Andrew Friedman said he'd deal inside the NL West

SAN DIEGO -- The Los Angeles Dodgers wouldn't hesitate to make a deal with a team inside their division, according to president of baseball operations Andrew Friedman.

That sentiment adds credence to recent rumors involving the San Diego Padres and Arizona Diamondbacks trying to acquire the Dodgers' outfielders.

"For me, there are 29 other trade outlets, and to cut off four of them makes our job even more difficult," Friedman said. "It just makes it even more difficult to line up and do deals that make sense."

Friedman, in fact, said he wouldn't necessarily require division rivals to pay a higher premium for Dodgers players than he would teams from other divisions or in the American League.

Diamondbacks chief baseball officer Tony La Russa said at the winter meetings Monday that his team discussed a deal that would have brought Andre Ethier to Arizona (his home state) and netted the Dodgers catcher Miguel Montero.

Friedman wouldn't confirm those talks, but he said he understands Ethier's desire to play every day.

"I'd feel the same way if I were him," Friedman said.

La Russa said it's "less likely" such a deal gets done now, but he didn't rule it out.

Meanwhile, the Padres continue to be linked in rumors involving Matt Kemp.
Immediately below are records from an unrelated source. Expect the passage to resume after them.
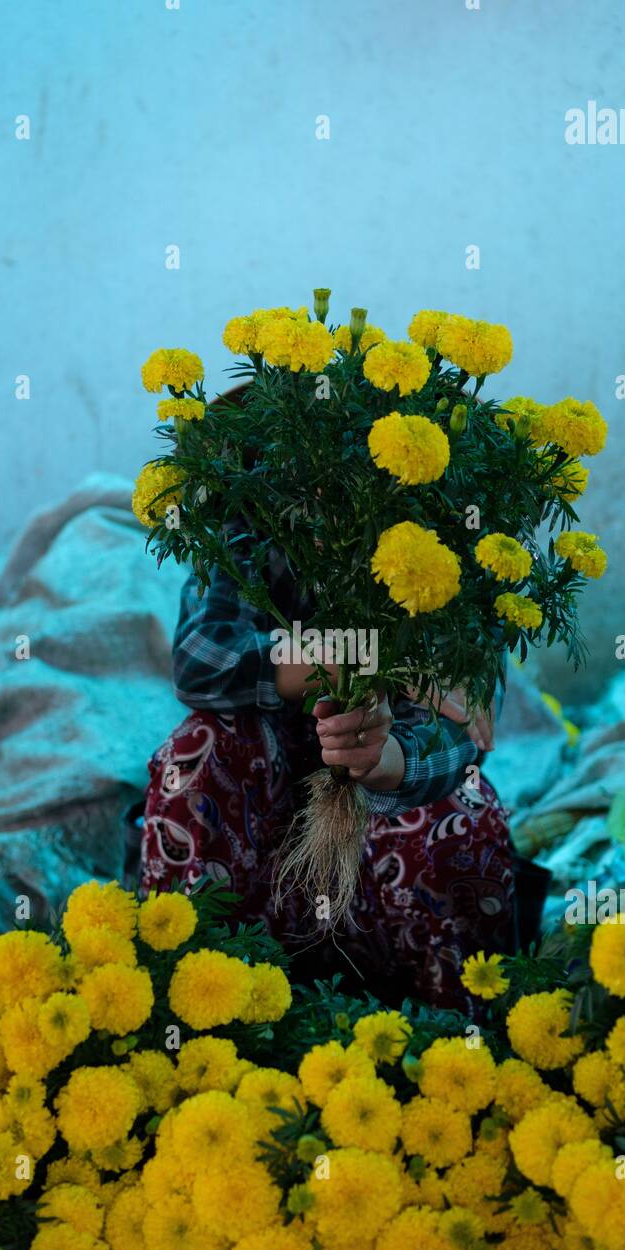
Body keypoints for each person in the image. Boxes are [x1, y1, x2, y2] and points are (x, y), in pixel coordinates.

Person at [138, 394, 515, 1013]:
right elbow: (204, 658)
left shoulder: (447, 547)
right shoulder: (250, 527)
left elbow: (463, 729)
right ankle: (197, 1016)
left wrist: (383, 759)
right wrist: (377, 663)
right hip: (269, 838)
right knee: (196, 749)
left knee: (467, 806)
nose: (324, 503)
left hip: (381, 849)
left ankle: (455, 1047)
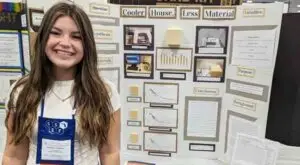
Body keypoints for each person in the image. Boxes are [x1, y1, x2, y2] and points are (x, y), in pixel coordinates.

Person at [2, 2, 121, 165]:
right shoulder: (22, 91)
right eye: (56, 33)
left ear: (87, 45)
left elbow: (110, 153)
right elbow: (14, 156)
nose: (65, 43)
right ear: (44, 38)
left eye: (76, 36)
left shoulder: (104, 92)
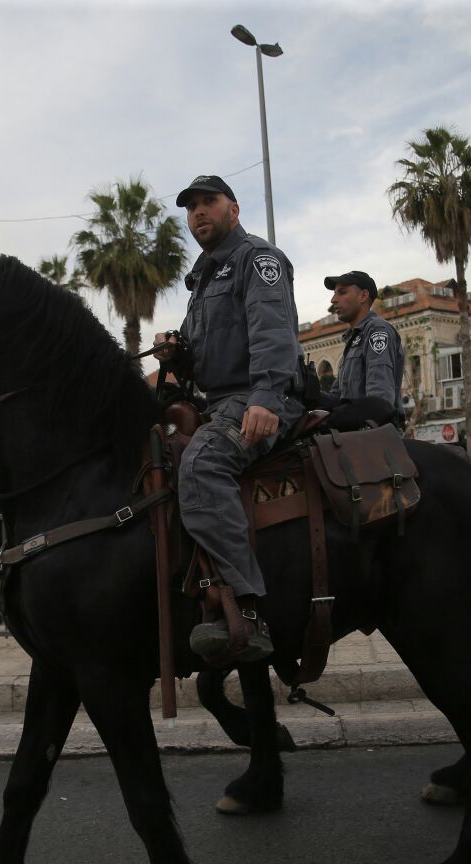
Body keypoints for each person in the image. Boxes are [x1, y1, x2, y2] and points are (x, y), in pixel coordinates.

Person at [154, 174, 305, 663]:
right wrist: (177, 357)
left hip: (257, 400)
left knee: (202, 465)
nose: (199, 212)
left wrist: (265, 396)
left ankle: (245, 607)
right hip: (217, 401)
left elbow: (272, 331)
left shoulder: (256, 259)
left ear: (233, 210)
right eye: (191, 207)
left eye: (208, 202)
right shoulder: (202, 278)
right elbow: (205, 360)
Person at [318, 270, 404, 429]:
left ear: (363, 296)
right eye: (334, 294)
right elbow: (338, 399)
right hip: (353, 438)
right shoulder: (354, 339)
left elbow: (380, 402)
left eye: (342, 293)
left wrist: (332, 420)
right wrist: (310, 394)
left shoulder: (377, 331)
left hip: (375, 439)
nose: (333, 299)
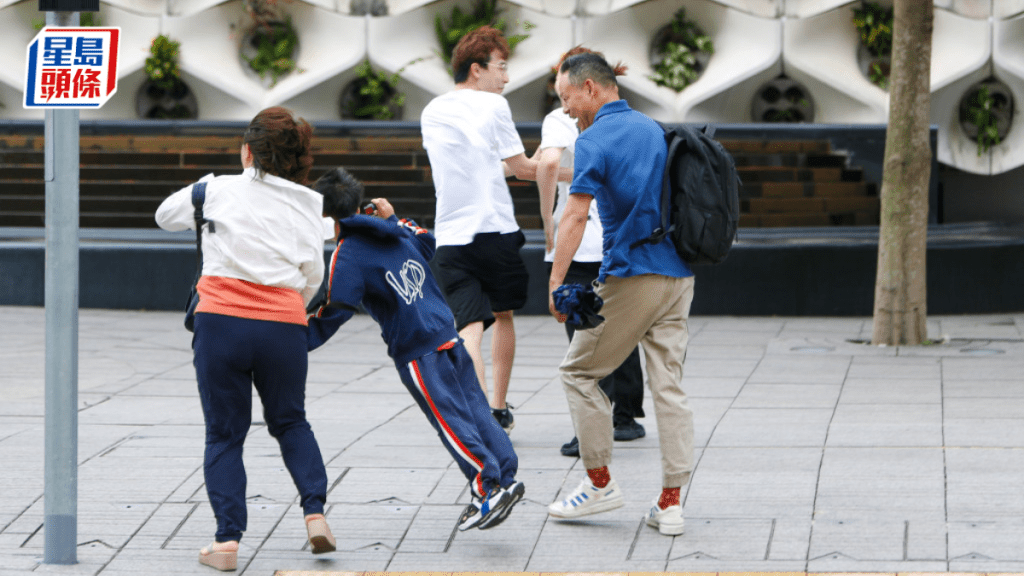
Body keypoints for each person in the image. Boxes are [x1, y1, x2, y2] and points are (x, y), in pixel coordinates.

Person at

A report in USA Today indicated the teams have discussed a deal involving Kemp and catcher Yasmani Grandal -- a switch-hitter who hit 15 home runs last season.

Dealing Kemp, in conjunction with having lost Hanley Ramirez to the Boston Red Sox, could create a massive hole in the middle of the Dodgers' lineup. Kemp led the Dodgers in slugging, and Ramirez was fourth in that category. One major league scout wondered, "Who would protect Adrian [Gonzalez]?"
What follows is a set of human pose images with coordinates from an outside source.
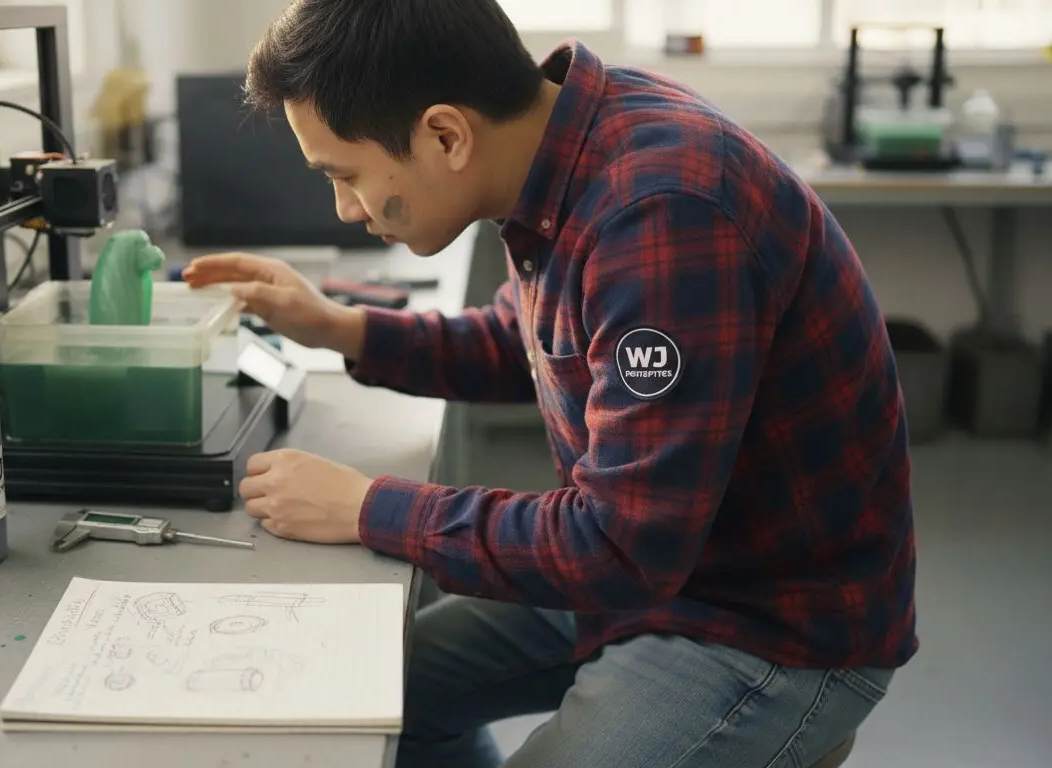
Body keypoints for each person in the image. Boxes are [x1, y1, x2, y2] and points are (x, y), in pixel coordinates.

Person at [182, 1, 918, 766]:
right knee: (370, 695)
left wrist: (367, 508)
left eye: (347, 174)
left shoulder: (660, 210)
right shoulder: (567, 143)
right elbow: (531, 341)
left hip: (767, 624)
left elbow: (620, 545)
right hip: (659, 573)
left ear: (444, 135)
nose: (344, 208)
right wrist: (340, 326)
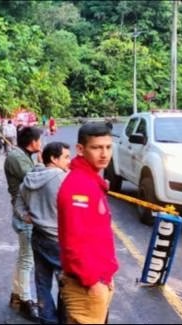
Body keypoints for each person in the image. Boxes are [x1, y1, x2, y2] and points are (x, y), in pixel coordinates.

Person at [57, 122, 118, 324]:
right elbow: (75, 241)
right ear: (80, 149)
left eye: (108, 147)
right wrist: (93, 281)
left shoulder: (91, 181)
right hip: (86, 285)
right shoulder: (79, 186)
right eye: (96, 147)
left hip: (97, 280)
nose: (104, 154)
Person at [14, 142, 71, 324]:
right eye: (66, 157)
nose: (69, 161)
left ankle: (48, 319)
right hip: (58, 239)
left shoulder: (30, 178)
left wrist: (27, 216)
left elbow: (18, 204)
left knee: (42, 282)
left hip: (38, 236)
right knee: (67, 284)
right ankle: (63, 319)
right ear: (54, 159)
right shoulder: (62, 178)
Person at [4, 126, 43, 321]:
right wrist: (44, 164)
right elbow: (35, 179)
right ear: (32, 141)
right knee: (28, 259)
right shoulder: (16, 157)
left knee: (24, 257)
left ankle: (16, 295)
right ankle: (26, 300)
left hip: (26, 210)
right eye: (39, 140)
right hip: (24, 213)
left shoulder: (24, 156)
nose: (41, 143)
To give up Kemp, the Dodgers would likely need to receive premium major league talent in return, but Friedman said it wouldn't necessarily require a middle-of-the-order bat to give one up. The Dodgers could simply go all-in on their pitching.

"Generally speaking, our ability to score runs is so intertwined with our ability to prevent them, there's a connection there," Friedman said. "I'd be OK if we gave up 100 runs if we scored 200, to go to the extreme example."